Businesses like groceries and restaurants have the potential to see similarly widespread advantages, using RAIN RFID to quickly and efficiently capture key data and enabling items to be associated with a case or container and tracked, for example, to a quick-serve restaurant (QSR) that prepares and serves the product to its patrons. 

The food-tracing capability, particularly for products like leafy greens, fish, dairy, and eggs, can help speed responses to outbreaks or recalls. But the benefit can also expand to daily operations, managing inventory and expiration dates to reduce perishable food waste and minimize production costs.

That’s not all; labor shortages are forcing restaurants to find ways to get more work done with fewer employees. That’s where RFID and automation can shave labor off menial tasks like shipment verification. Rather than require workers to manually inspect, count, verify conditions and check in items, beacons or fixed sensors in storage areas can capture data from RAIN RFID tagged products and update records. Shaving hours off back-of-the-house tasks can make a substantial difference in a business that relies on human workers to deliver a positive customer experience.

GS1 and EPCIS 2.0

GS1’s EPCIS Standard is a critical factor in the success of traceability developments. The release of EPCIS 2.0 in 2022 made more room for sensor-based data such as temperature and humidity readings to be included and tracked as items move through the supply chain. 

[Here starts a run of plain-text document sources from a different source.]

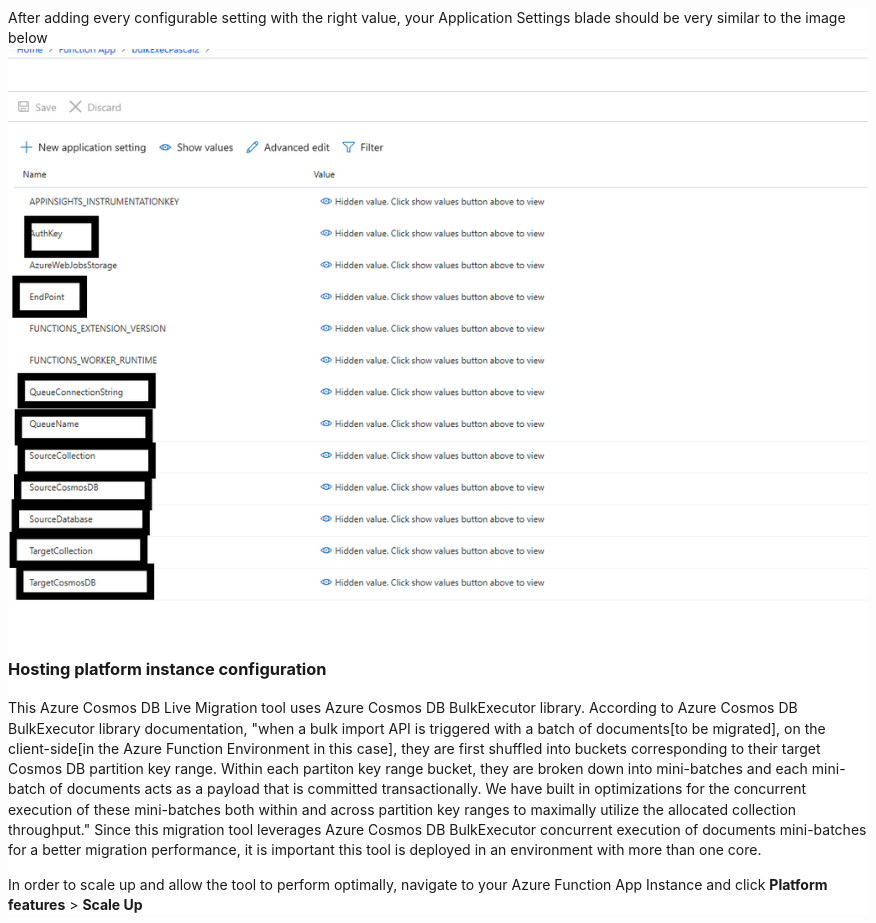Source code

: After adding every configurable setting with the right value, your Application Settings blade should be very similar to the image below
&nbsp;
![template](/Images/azureFunctionThree.png)
&nbsp;
### Hosting platform instance configuration

This Azure Cosmos DB Live Migration tool uses Azure Cosmos DB BulkExecutor library. According to Azure Cosmos DB BulkExecutor library documentation, "when a bulk import API is triggered with a batch of documents[to be migrated], on the client-side[in the Azure Function Environment in this case], they are first shuffled into buckets corresponding to their target Cosmos DB partition key range. Within each partiton key range bucket, they are broken down into mini-batches and each mini-batch of documents acts as a payload that is committed transactionally.
We have built in optimizations for the concurrent execution of these mini-batches both within and across partition key ranges to maximally utilize the allocated collection throughput." Since this migration tool leverages Azure Cosmos DB BulkExecutor concurrent execution of documents mini-batches for a better migration performance, it is important this tool is deployed in an environment with more than one core.

In order to scale up and allow the tool to perform optimally, navigate to your Azure Function App Instance and click **Platform features** > **Scale Up**
&nbsp;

That’s where RAIN RFID and serialization make track-and-trace capabilities even more valuable: it’s possible to instantly identify when an item has been out of required storage and handling conditions. Products can be immediately quarantined and investigated, enabling more prevention of food-borne illness.

And it’s the GS1 EPCIS standard that establishes the shared language, so all parties from farm to fork can understand one another and benefit from accurate, precise data records.

Does this Mean RFID is for Everyone?

You might think a technology provider like Zebra would press for it, but John explains that the decision should be data-driven, too. Whether or not an investment in IoT-connected sensors and RFID is right depends on multiple factors, including the size of the operation, the amount of data needed, and the level of complexity the business has to navigate.

He says Zebra works with customers at a strategic level, helping them evaluate their present state and ideal state, and determine what technologies can help them build the bridge. But it’s channel partners like Barcoding that bring in the systems integration expertise and hands-on experience to make all work.

John recommends, wherever possible, to get multiple supply chain partners in the room together, to help them all see upstream and downstream more clearly and work collaboratively, to create systems that serve everyone’s needs. 

In the past, John says, data solutions were solely the realm of IT. Now, as information needs proliferate and data becomes more valuable, higher-level operational leaders are driving modernization around IoT and RFID integration.

What Lies Ahead for RAIN RFID & IoT?

Impending regulatory changes will open many new opportunities for supply chain partners to work collaboratively. Businesses that want to start taking advantage of RFID’s data capture possibilities should start with a candid conversation with an expert — so their technology providers can get a clear vision of workflows, processes, and people’s needs. This approach, after all, is what differentiates a strategic technology partner from someone who’s just out to sell a product.